In the disbarment proceeding of William Jefferson Clinton, his lawyers have argued that taking away Clinton's law license would be "excessively harsh, impermissibly punitive and unprecedented." More amusingly, they also claim that he engaged in the conduct prompting the disbarment proceeding merely out of "a desire to protect himself and others from embarrassment."

Let's take that last one first -- Clinton was trying to "protect himself (BEGIN OTHERS)and others."

Forget how Clinton treacherously sucked his secretary Betty Currie into the eye of his obstruction hurricane -- to save himself. Forget how he slandered the various Jane Does, including longtime girlfriend Gennifer Flowers, ingenuous Paula Jones and besotted White House volunteer Kathleen Willey -- to save himself. Forget how he used his own daughter as a prop no different from the 5-pound Bible he carries during his Sunday walk-to-church photo ops -- to save himself.

Consider only this: While Clinton's sex toy, one Monica Lewinsky, was lunging toward imprisonment to protect him, he was hard at work smearing her as a sex-crazed stalker. He had suggested as much to Betty Currie, as well as to his hatchet man, Sidney Blumenthal -- causing both of these blindly loyal lieutenants no end of legal trouble themselves.

Sid Vicious was putting the word out to seemingly sympathetic journalists, and some of the more obedient members of the watchdog press already had begun to repeat the slander on the cable TV shows. Eventually, former Blumenthal friends Christopher Hitchens and Carol Blue signed affidavits attesting to Blumenthal's claims that Clinton himself had suggested that Monica was a stalker.

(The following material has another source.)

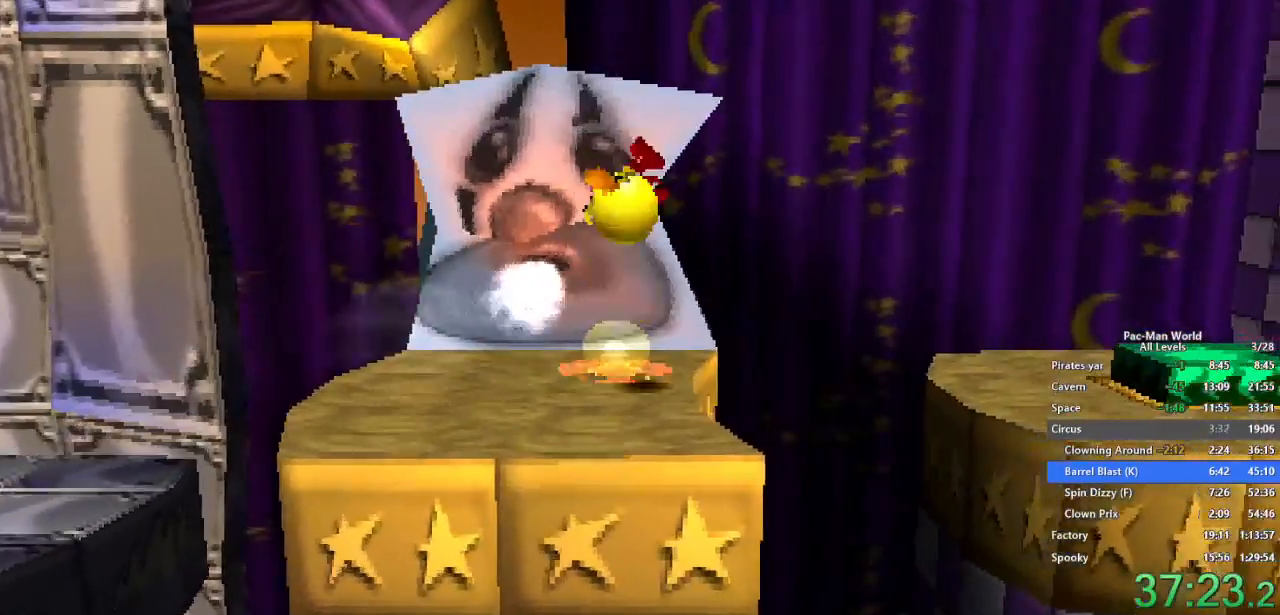
{"buttons": [], "left_stick": "right", "right_stick": "center", "events": [[100, "left_stick", "up-right"], [167, "left_stick", "right"]]}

Clinton used Monica like a Kleenex, encouraging her to perform oral sex on him while he chatted with congressmen about Bosnia, not knowing her name after their third sexual encounter, and hinting that he would marry her when he was out of office. In a seamless transition, the moment she became inconvenient, he eagerly set about destroying her. Good thing she kept that dress.

Yet the president has the audacity to describe his Herculean efforts to obstruct justice as an attempt to protect "others." Apart from "Willard," it's hard to figure who those others might be.

Even in a disbarment proceeding premised on the president's prodigious lies, he lies.